Controvérsias Jurídicas

A força e a norma jurídica

Autor

  • Fernando Capez

    é procurador de Justiça do MP-SP mestre pela USP doutor pela PUC autor de obras jurídicas ex-presidente da Assembleia Legislativa de SP presidente do Procon-SP e secretário de Defesa do Consumidor.

21 de abril de 2022, 8h01

Mario Ferreira dos Santos (1907-1968) foi, certamente, um dos maiores intelectuais do século 20, ocupando assento cativo no panteão dos filósofos brasileiros. Em que pese o conhecimento de sua obra estar restrito a um grupo pequeno de estudiosos, seu legado merece o devido reconhecimento por expressar a gênese do pensamento filosófico conservador brasileiro. Ensaísta, escritor, professor e fundador de duas editoras, Ferreira dos Santos é autor de obras clássicas como "Filosofia da Crise" [1], "Filosofia da Afirmação e da Negação" [2], "Filosofia e Cosmovisão" [3] e "Filosofia Concreta" [4], esta última dando nome à sua própria escola de pensamento.

Material fornecido
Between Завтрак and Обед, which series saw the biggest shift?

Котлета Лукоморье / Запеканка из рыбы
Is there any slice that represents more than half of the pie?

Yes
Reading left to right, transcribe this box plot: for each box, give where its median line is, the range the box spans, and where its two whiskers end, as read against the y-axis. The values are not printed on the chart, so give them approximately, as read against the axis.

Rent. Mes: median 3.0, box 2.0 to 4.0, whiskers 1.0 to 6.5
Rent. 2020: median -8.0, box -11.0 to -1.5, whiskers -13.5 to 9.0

---

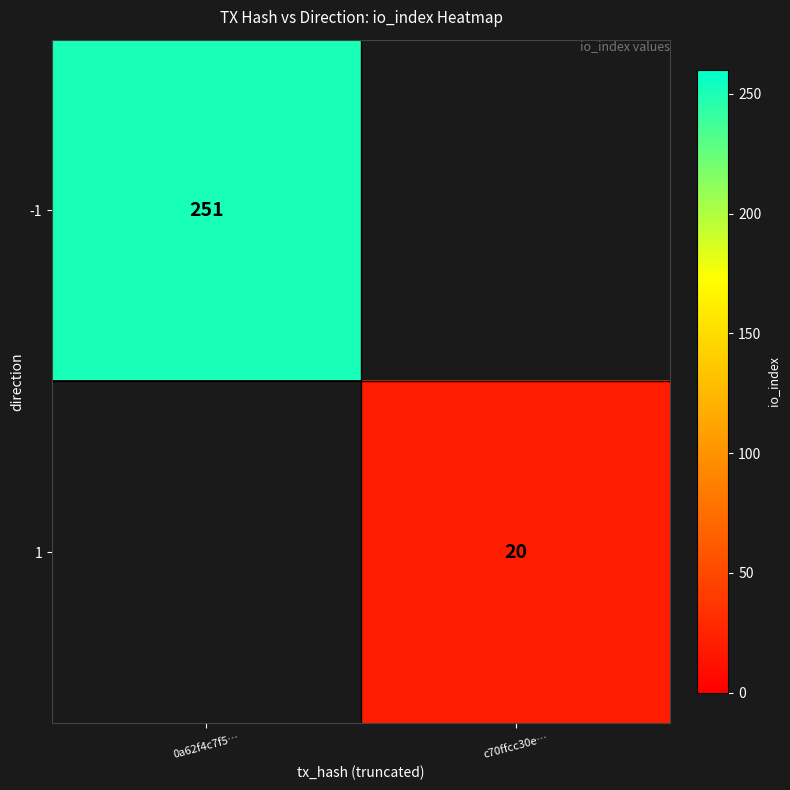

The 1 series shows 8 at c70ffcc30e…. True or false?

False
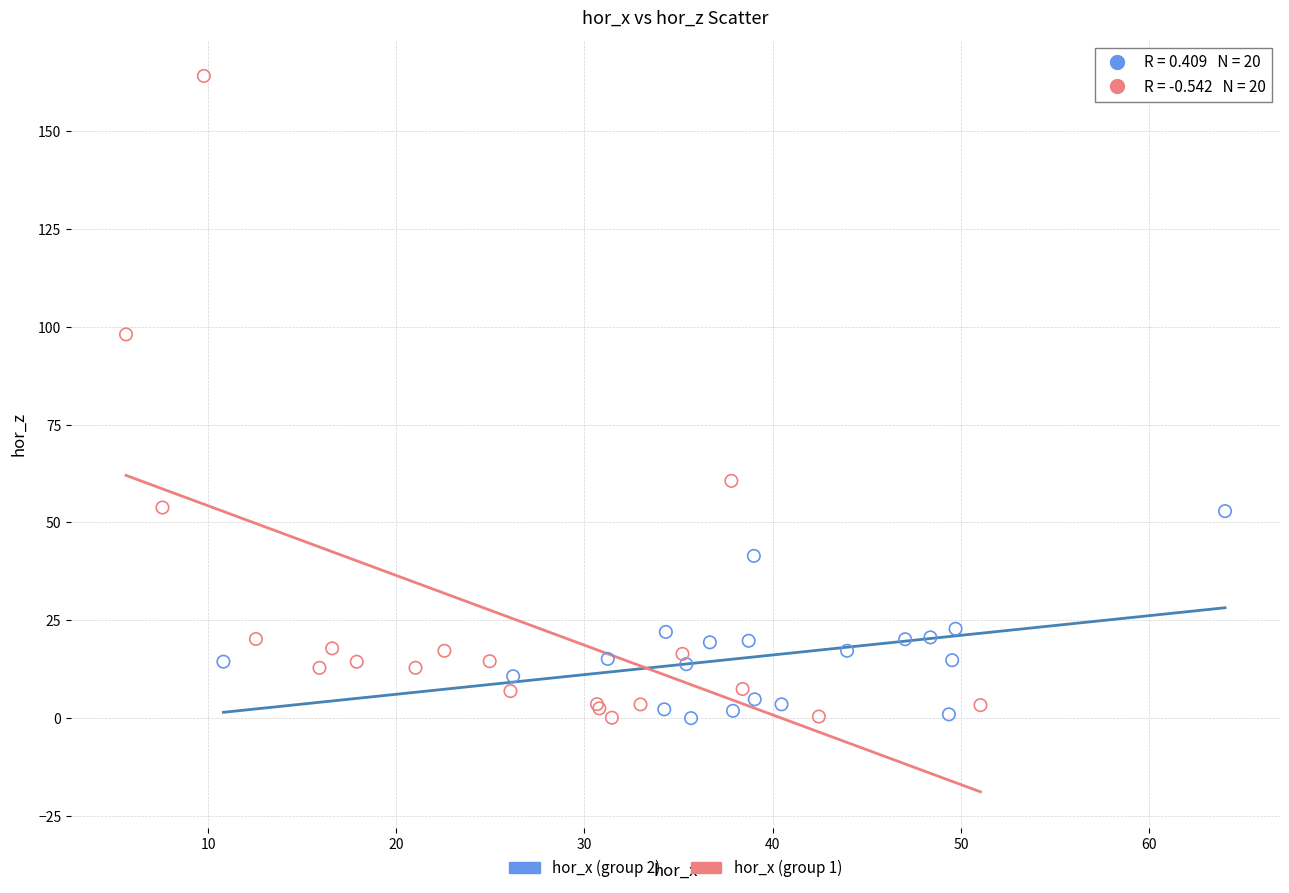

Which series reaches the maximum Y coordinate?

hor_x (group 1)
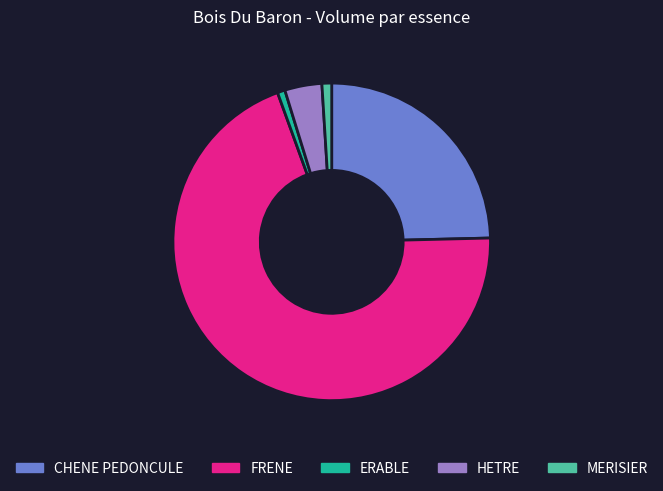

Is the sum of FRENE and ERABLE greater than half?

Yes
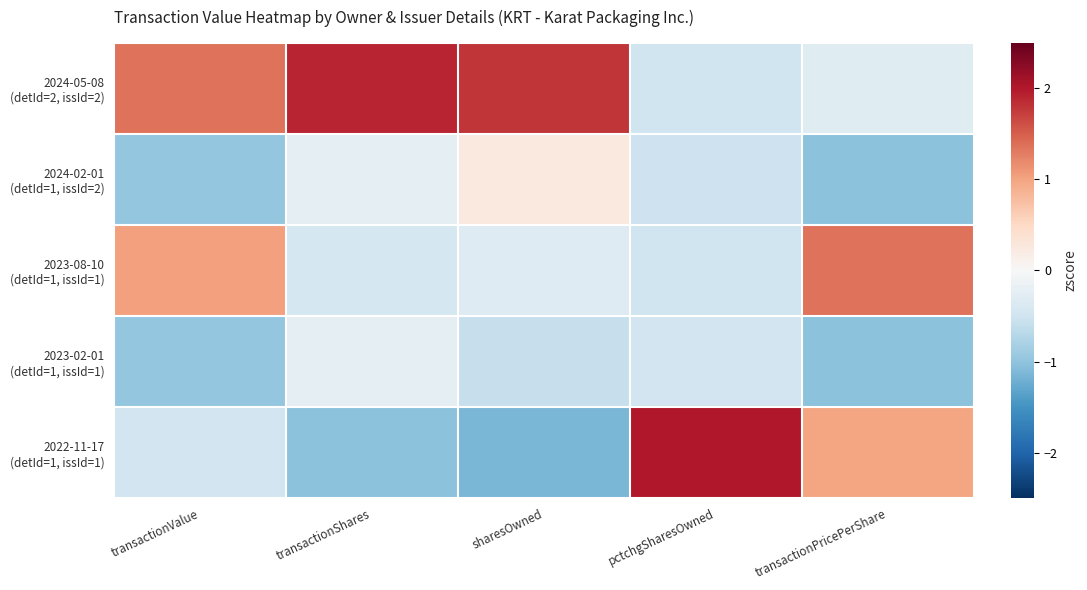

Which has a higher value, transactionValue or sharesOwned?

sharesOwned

Tarefas a cumprir
1. Transcreva, do texto sobre a força e a norma jurídica, o trecho que começa com as palavras "Controvérsias Jurídicas" e termina com "Defesa do Consumidor.".
2. Reescreva somente as linhas da listagem que vão da que contém "Between Завтрак and" até a que contém "Reading left to", ambas incluídas, trocando "biggest" por "largest" e sem alterar mais nada.
A listagem não tem relação alguma com o texto sobre a força e a norma jurídica.

Respostas do exercício
1.
Controvérsias Jurídicas

A força e a norma jurídica

Autor

  • Fernando Capez

    é procurador de Justiça do MP-SP mestre pela USP doutor pela PUC autor de obras jurídicas ex-presidente da Assembleia Legislativa de SP presidente do Procon-SP e secretário de Defesa do Consumidor.

2.
Between Завтрак and Обед, which series saw the largest shift?

Котлета Лукоморье / Запеканка из рыбы
Is there any slice that represents more than half of the pie?

Yes
Reading left to right, transcribe this box plot: for each box, give where its median line is, the range the box spans, and where its two whiskers end, as read against the y-axis. The values are not printed on the chart, so give them approximately, as read against the axis.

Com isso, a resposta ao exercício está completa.